# What maintence for a 2011 f40 Yamaha?



## Guest (Aug 29, 2018)

Water pump, spark plugs, anodes if needed, grease all fittings, grease prop shaft, thermostat, timing belt, lower unit oil “replace washers on drain/fill screws” of course oil and filter “use marine oil” as far as tutorial goes I can’t help. But, we can walk ya through these items if you are mexhanicly inclined and have something other than a hasbro tool set.


----------



## Oceantrav (Jun 8, 2018)

Appreciate the response. Was hoping there would be manuals online.

Into dirtbikes, and when you buy one you get a Manual that pretty much details everything. Like where the drain bolt it, the amount of oil and type to fill up with, etc.


----------



## Guest (Aug 30, 2018)

If you search and are willing to spend the $, you’ll find a manual. Are you planning on keeping this one or flipping it? If flipping, don’t do anything you don’t have to and let the price reflect it is due for a service. The buyer would most likely rathe have it serviced at they’re shop of choice.
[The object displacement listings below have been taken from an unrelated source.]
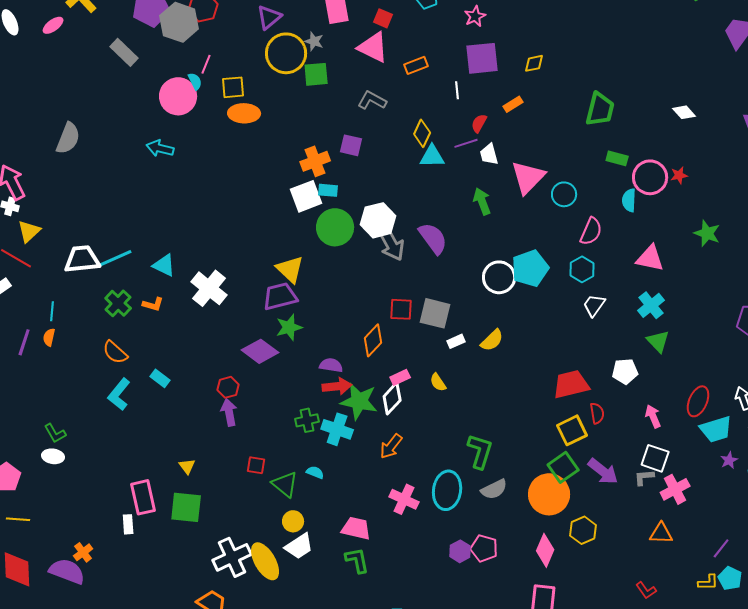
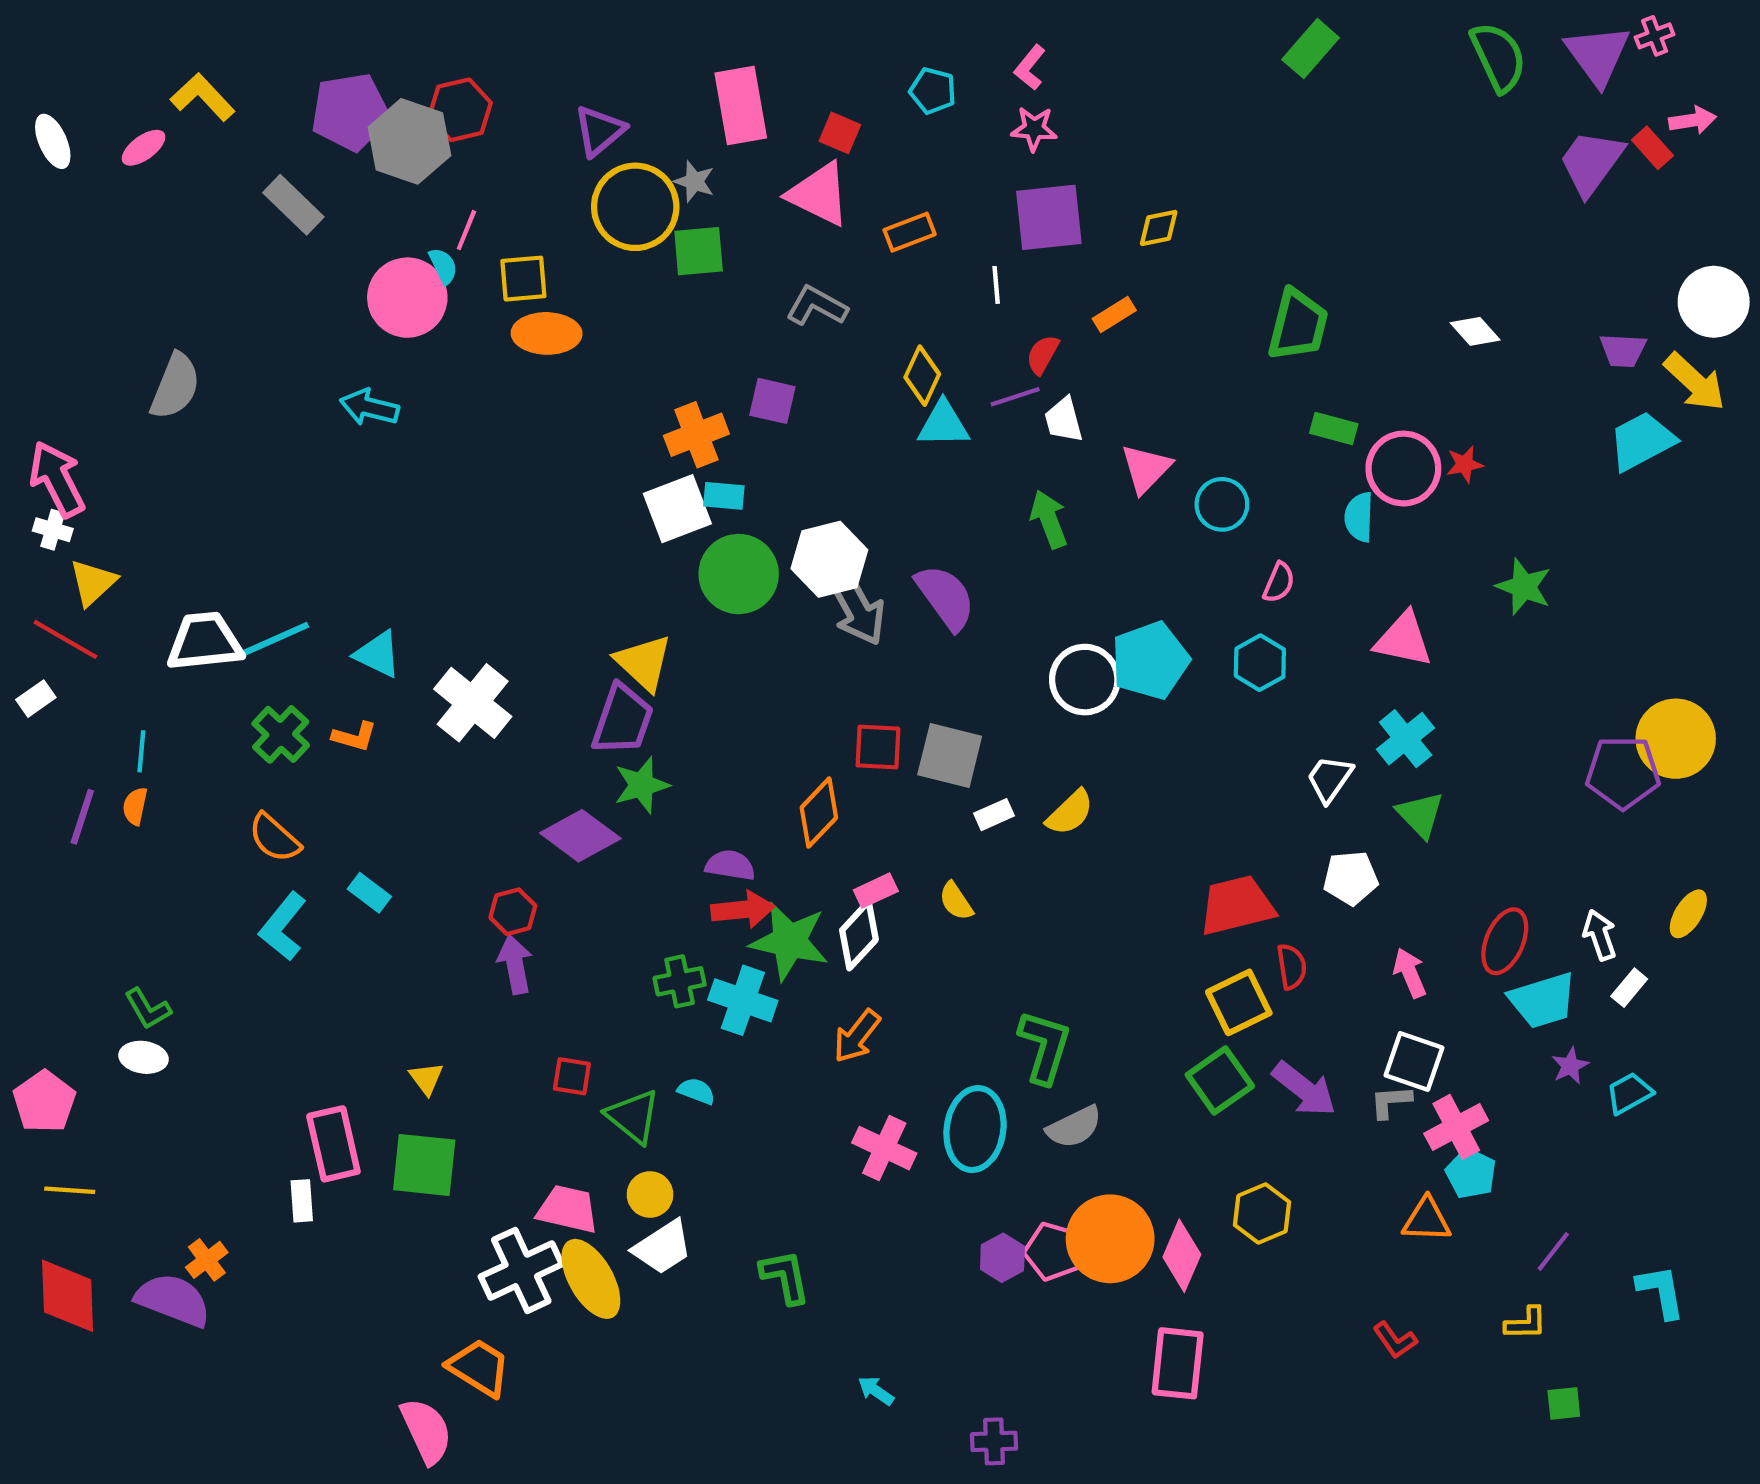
pink star: (475, 16) -> (1034, 129), turned 30
pink triangle: (528, 177) -> (1146, 469), size x0.7
pink semicircle: (591, 231) -> (1279, 582), size x0.7
purple trapezoid: (280, 296) -> (623, 720), turned 123
white trapezoid: (594, 305) -> (1330, 779), moved
orange circle: (549, 494) -> (1110, 1239), moved
pink trapezoid: (356, 528) -> (568, 1209), moved
cyan pentagon: (730, 578) -> (1471, 1173), moved

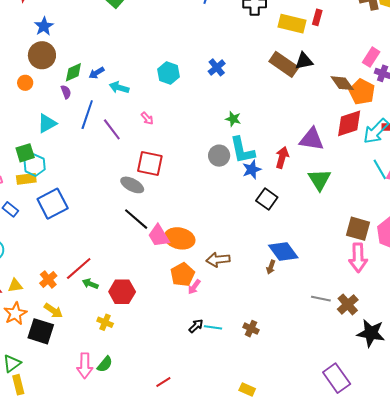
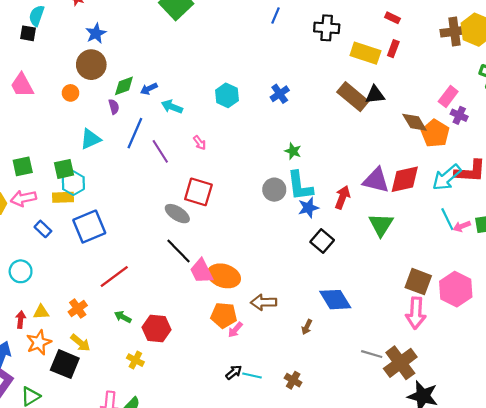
red diamond: (349, 123) -> (405, 179), moved
brown arrow: (271, 267) -> (307, 327), moved
red line: (79, 268) -> (114, 277), moved
orange pentagon: (183, 275) -> (224, 315), turned 30
brown cross: (348, 304) -> (400, 363), size x1.4

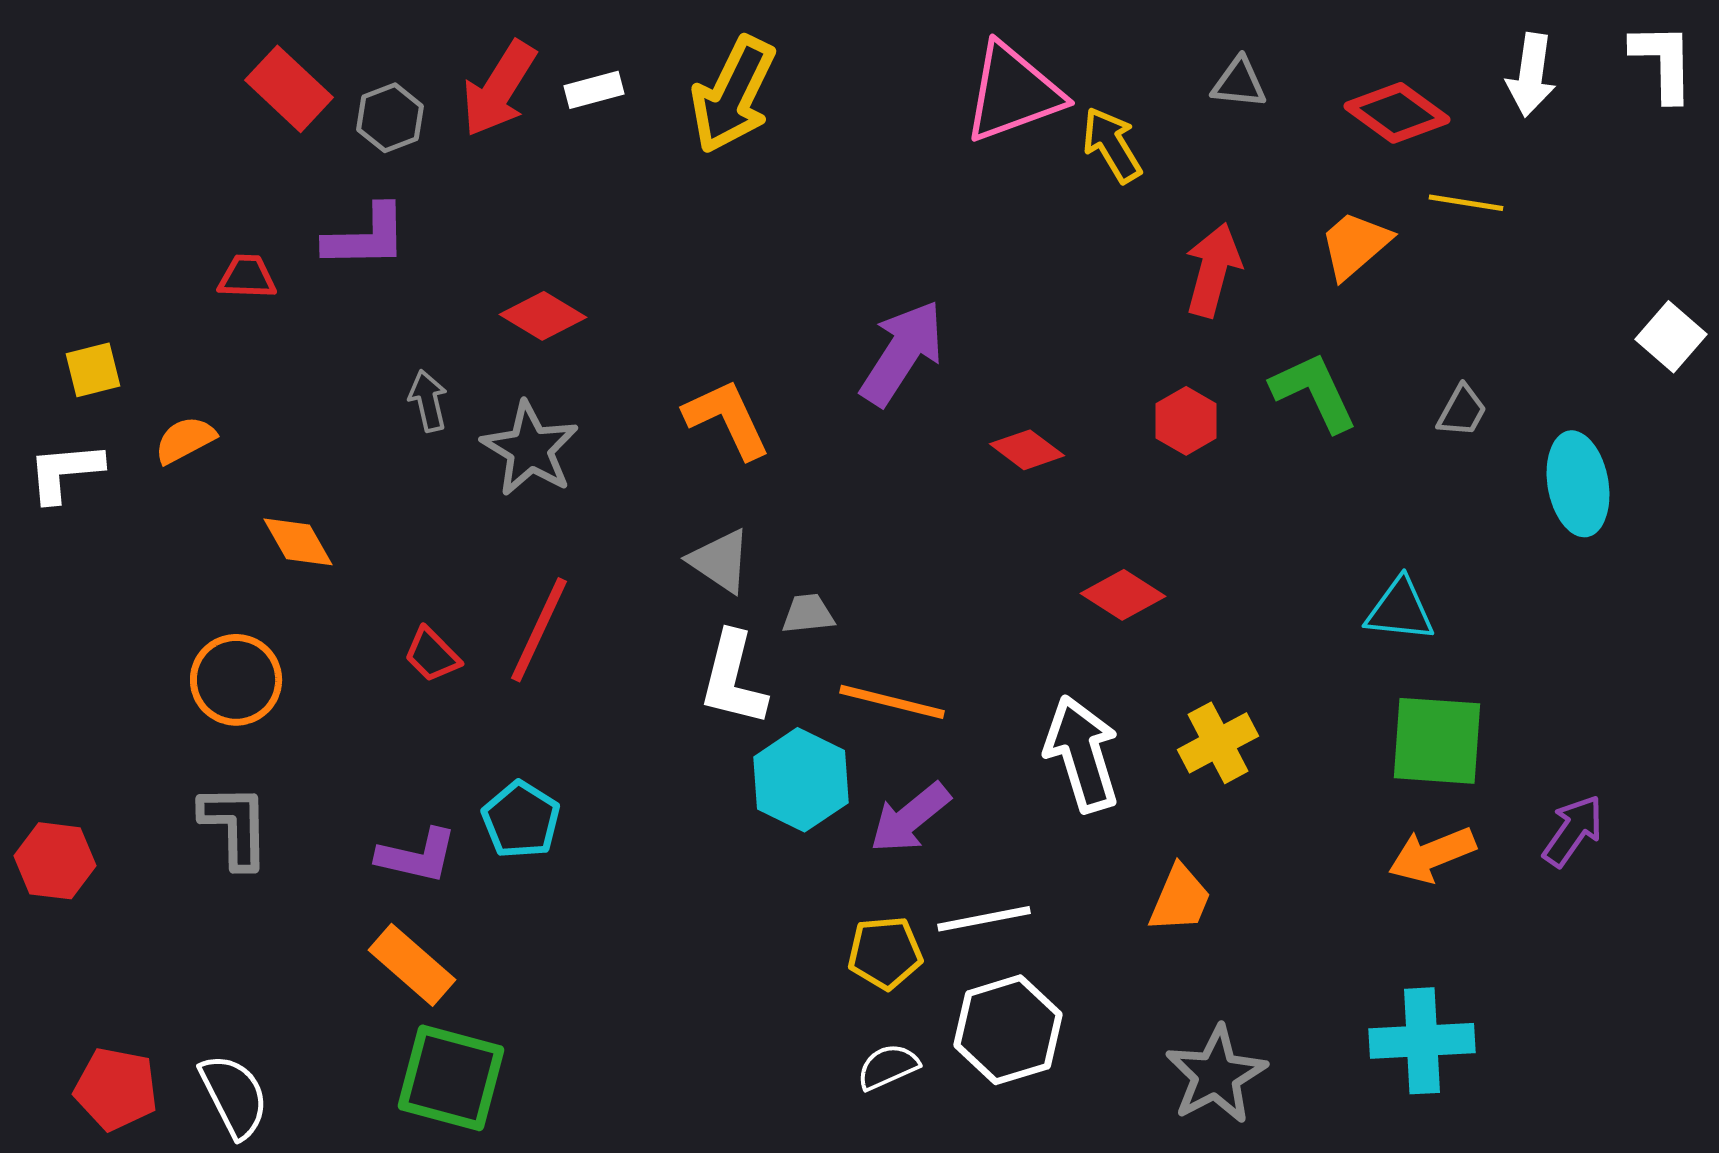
Just be honest with the buyer.


----------



## Oceantrav (Jun 8, 2018)

Can never make my mind up on what boat/boats I want. But bought this 2011 17ft Clearwater skiff and really like it. Even thought about selling the engine off it and buying a brand new engine lol.

Selling a 14 stumpnocker with a 17 Yamaha 25 for 4500, and a 1990 seaox 20ft with 2016 Yamaha 200 for 17,500. Then plan is to keep this for awhile, and get another big boat down the road when I find a steal, but still keep this one too. 

It’s at a guys shop right now getting a new stereo, bilge, livewell pump, and gps installed.


----------



## No Bait / Lures Only (Apr 10, 2011)

Boatbrains said:


> If you search and are willing to spend the $, you’ll find a manual. Are you planning on keeping this one or flipping it? If flipping, don’t do anything you don’t have to and let the price reflect it is due for a service. The buyer would most likely rathe have it serviced at they’re shop of choice. Just be honest with the buyer.


Just bought the yamaha shop manual for my recent 2014 f70, $30.00 on eBay. Covers everything.


----------